Сашка бросился бежать прочь от этого места, но почувствовал, что у него закружилась голова и он вот-вот упадет. Шатаясь, он кое-как дошел до забора и долго стоял, ухватившись за доски. Огромный твердый ком застрял в горле, мешал дышать. Бешенство душило его. Он с силой сжал доски забора и вдруг затрясся в рыдании. Какая-то женщина вышла из дома, посмотрела на него, снова вернулась в дом и принесла кружку холодной воды. Сашка разнял затекшие пальцы и выпил воду, с трудом делая глотки.
— Родные? — участливо спросила женщина.
— Родные, — машинально ответил Сашка и побрел прочь.
Две ночи после этого все патрули благополучно возвращались в казармы. Но вот не вернулись три гитлеровца, а затем шесть. Их нигде не обнаружили. Солдаты стали исчезать бесследно.
Сердюк только что продиктовал Тепловой обращение к горожанам, в котором призывал всеми способами избегать угона на чужбину, как появился Сашка.
— Вы дадите мне возможность своими руками убить хоть одну собаку? — спросил он Сердюка дрожащим голосом.
— Конечно, Саша, — спокойно, как всегда, ответил тот.
— Когда?
— На днях.
— Я больше не могу, Андрей Васильевич. Вам тут хорошо, вы же ничего не видите!
— Да, мне тут очень хорошо! — Простодушная улыбка спряталась в едва уловимом движении губ Сердюка. — А что случилось?
Теплова перестала стучать на машинке, и Сашка, заикаясь от волнения, рассказал о страшном дереве.
— А ты стрелок какой? — внезапно спросил Сердюк, чувствуя, что парня надо успокоить.
— Ворошиловский.
— Так вот. Получишь оружие, огневую точку и настреляешься досыта.
— С оружием ознакомиться надо, Андрей Васильевич, — резонно возразил Сашка. — Из одного хорошо бьешь, а из другого похуже.
— Ознакомиться надо, — согласился Сердюк, — и ознакомим. Но пока дня три с этим не приставай. Радиограмму принес?
— Получите.
Сердюк распечатал листок, прочел его, довольно улыбнулся и протянул Тепловой:
— Передадите Николаю. Пусть прочтет в общежитии вместе со сводкой.
Артемьев привел с собой сорок одного железнодорожника. Они свободно разместились в зале подземной лаборатории, но куренье в помещении пришлось ограничить — людям не хватало воздуха.
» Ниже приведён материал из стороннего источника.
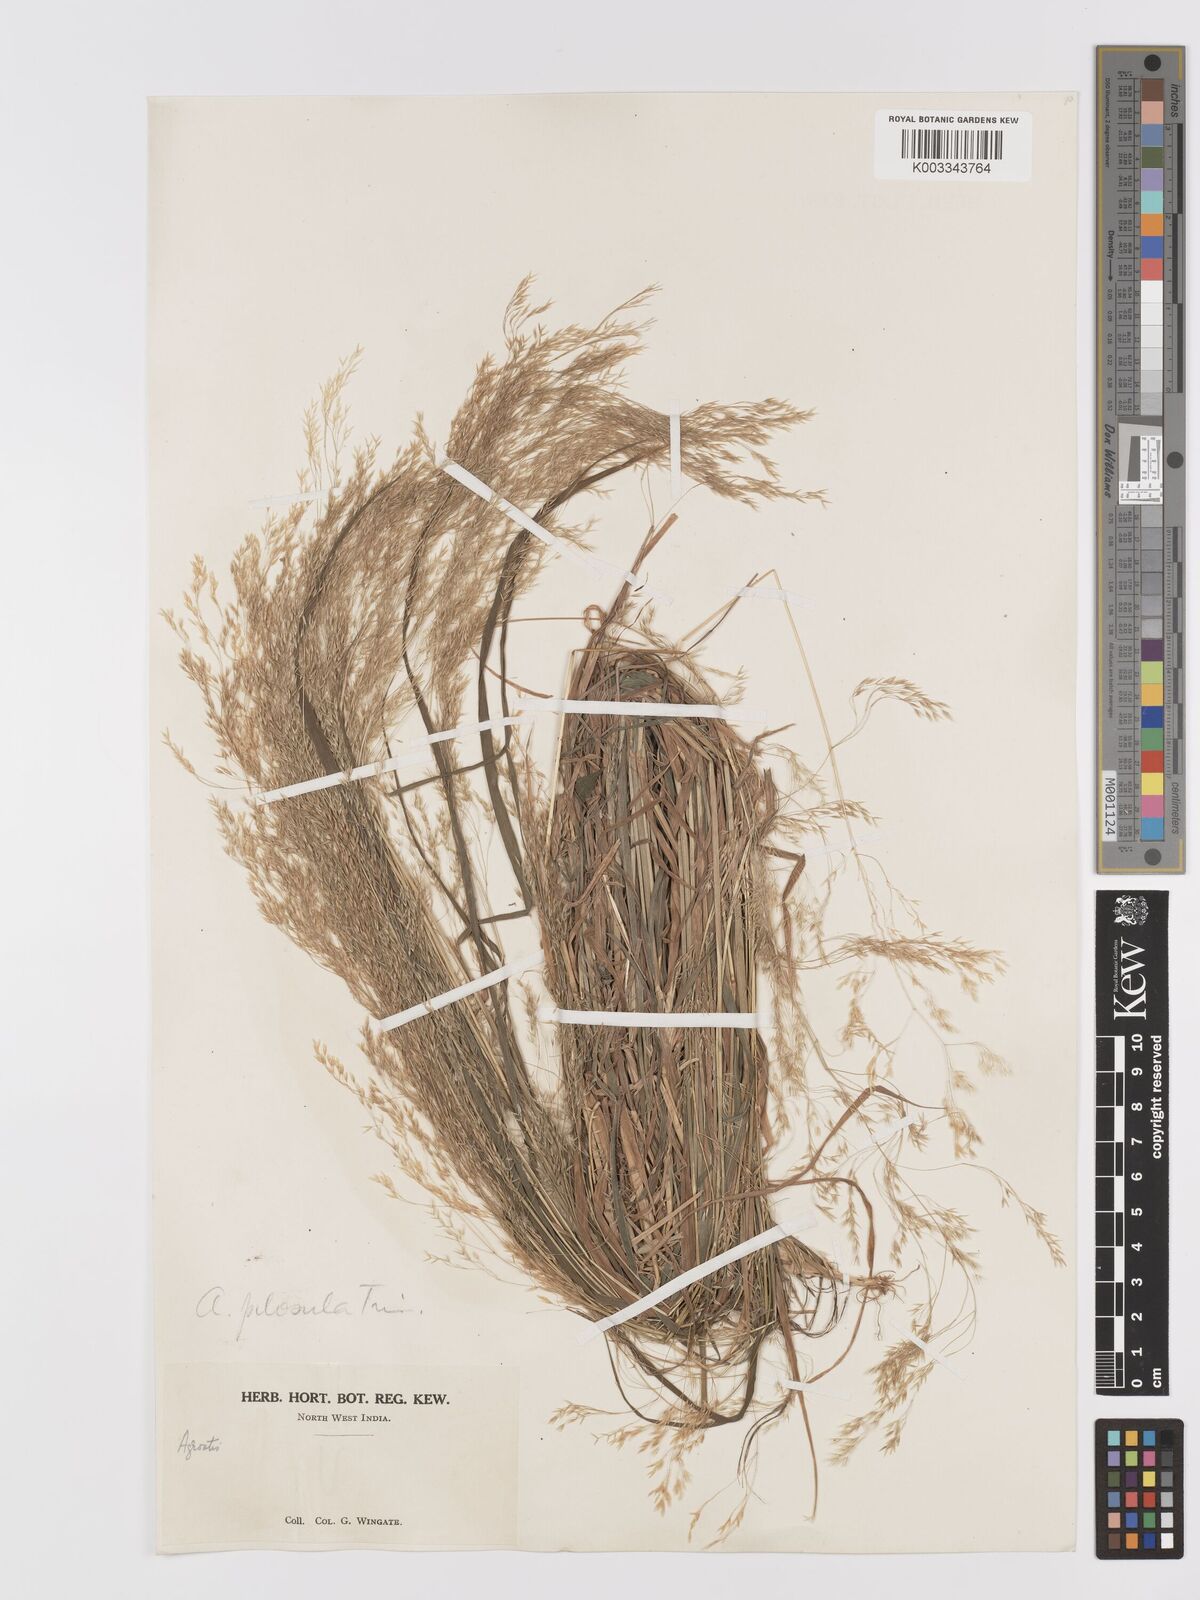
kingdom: Plantae
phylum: Tracheophyta
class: Liliopsida
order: Poales
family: Poaceae
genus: Agrostis
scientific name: Agrostis pilosula
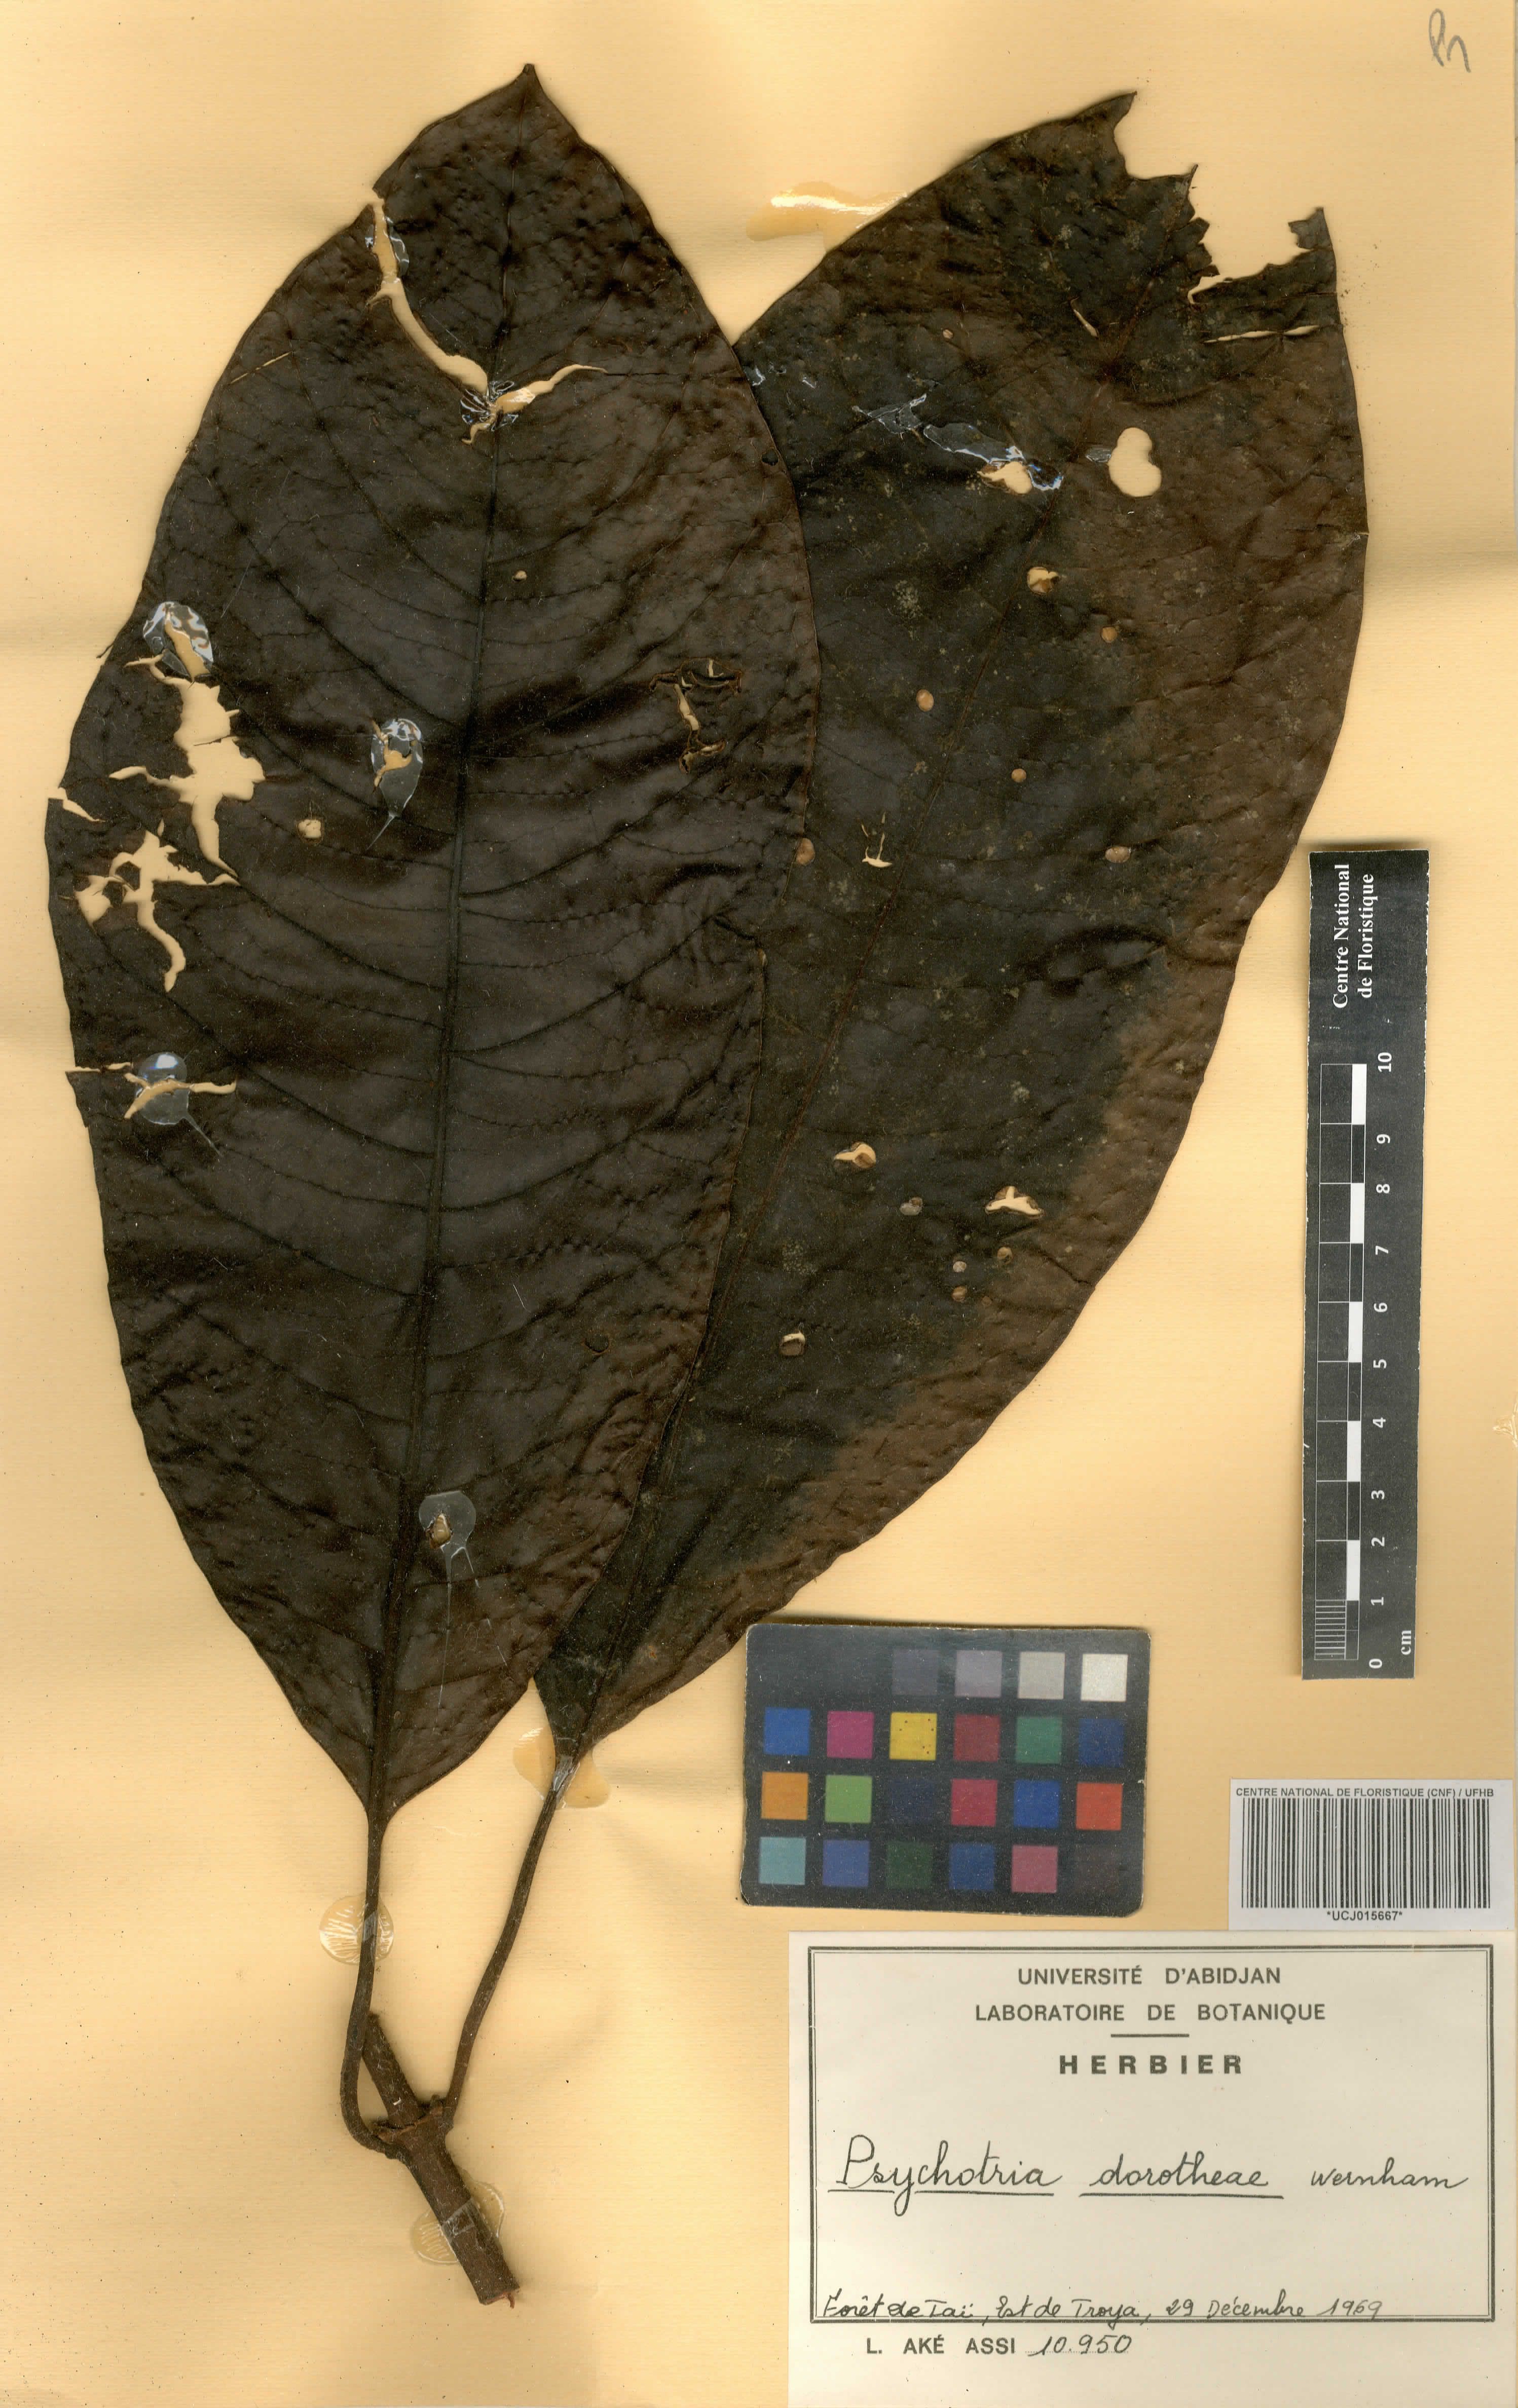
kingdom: Plantae
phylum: Tracheophyta
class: Magnoliopsida
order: Gentianales
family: Rubiaceae
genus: Psychotria
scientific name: Psychotria dorotheae
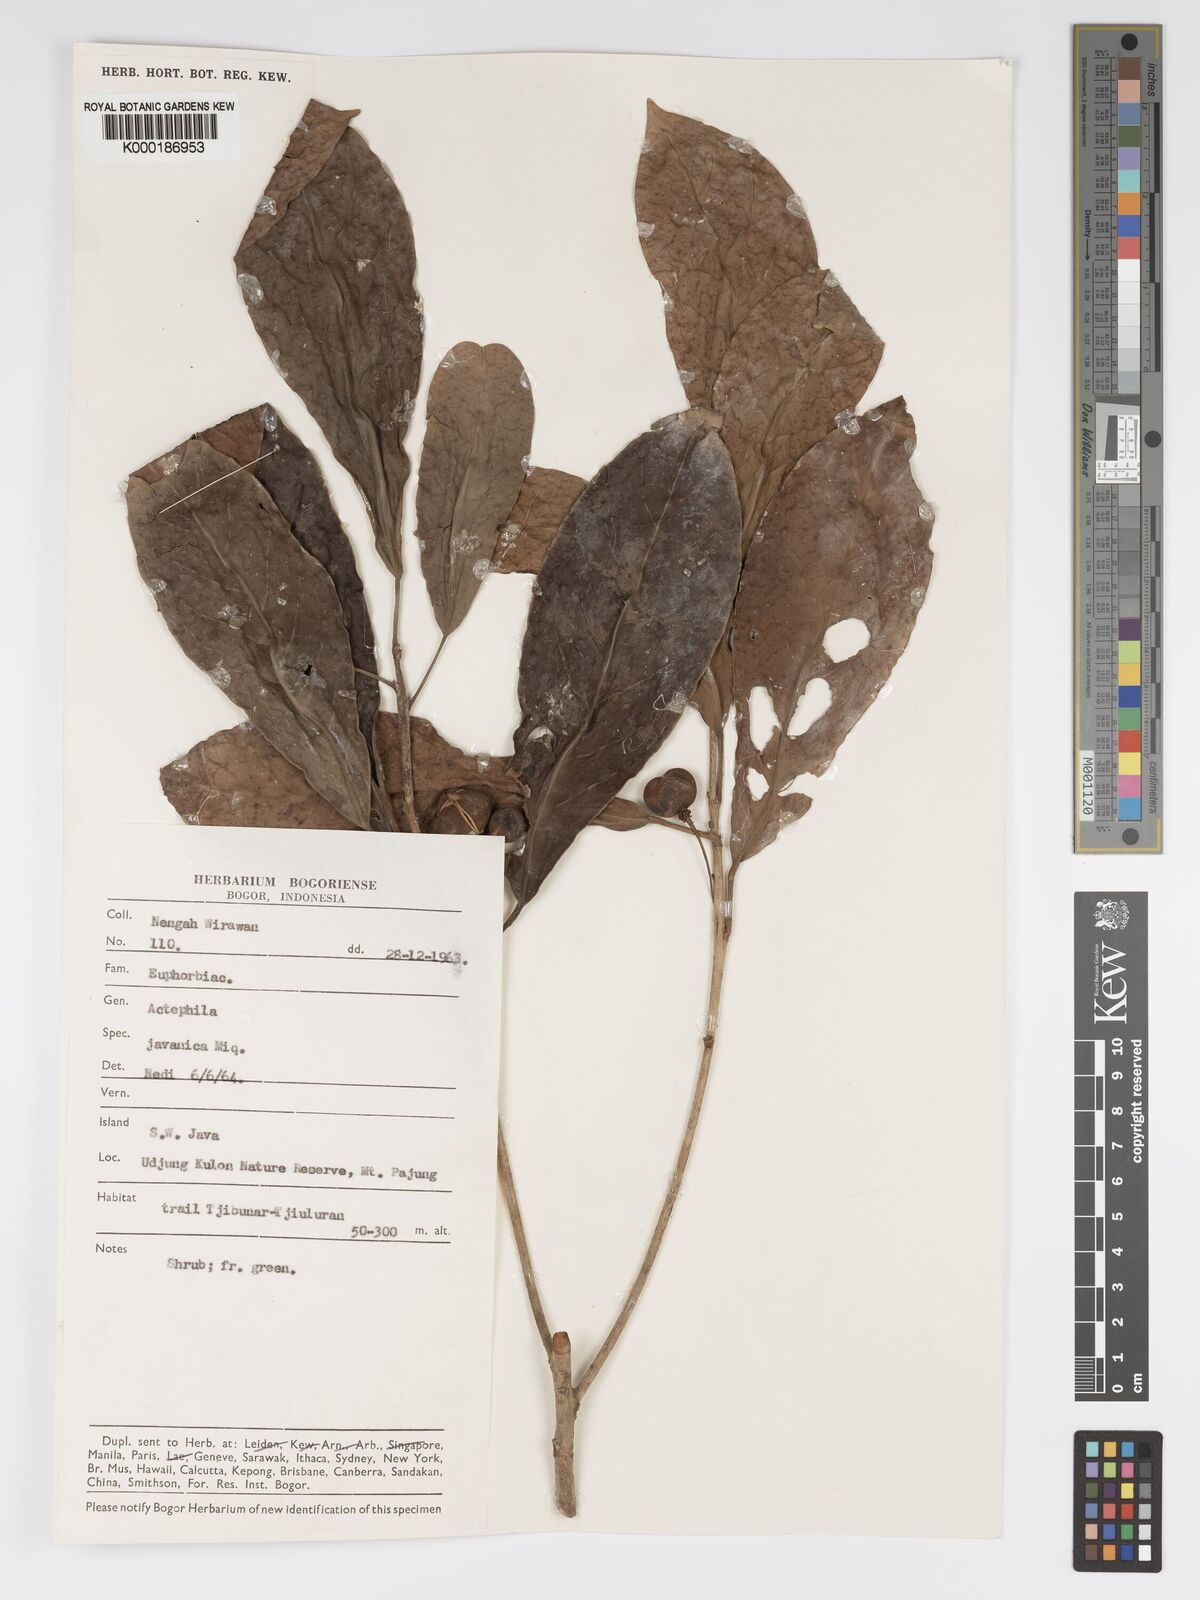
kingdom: Plantae
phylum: Tracheophyta
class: Magnoliopsida
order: Malpighiales
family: Phyllanthaceae
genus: Actephila
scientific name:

Старожилы дотошно выспрашивали новичков обо всём, что делалось наверху. Новиченко не один раз рассказывал о том, как он, собираясь помирать на мосту, сокрушался, что от него и пепла не останется. «Хотел просить, чтобы вместо меня кусок мостовой фермы в гроб положили, — шутил он, — а то как же без похорон православному человеку! Богу это не нужно, а вот приедут сыны с фронта — где им поплакать, как не на могиле? Не у моста ж этого чортова…»
— Так ты, значит, хотел, чтобы не у моста, а у мостовой фермы плакали? — съязвил Опанасенко, ревниво относившийся к тому, что подвиг Новиченко затмил его подвиг.
— И то лучше, добродушно возразил старик. — Не за пять верст сыновьям ходить. Кладбище рядом.
— Ну, сыновья у тебя, кажется, твердокаменные, если по младшему судить, — не унимался обер-мастер. — Заложил мину под вагон — «поезжай, папочка, дергай. А я потом на могилке поплачу».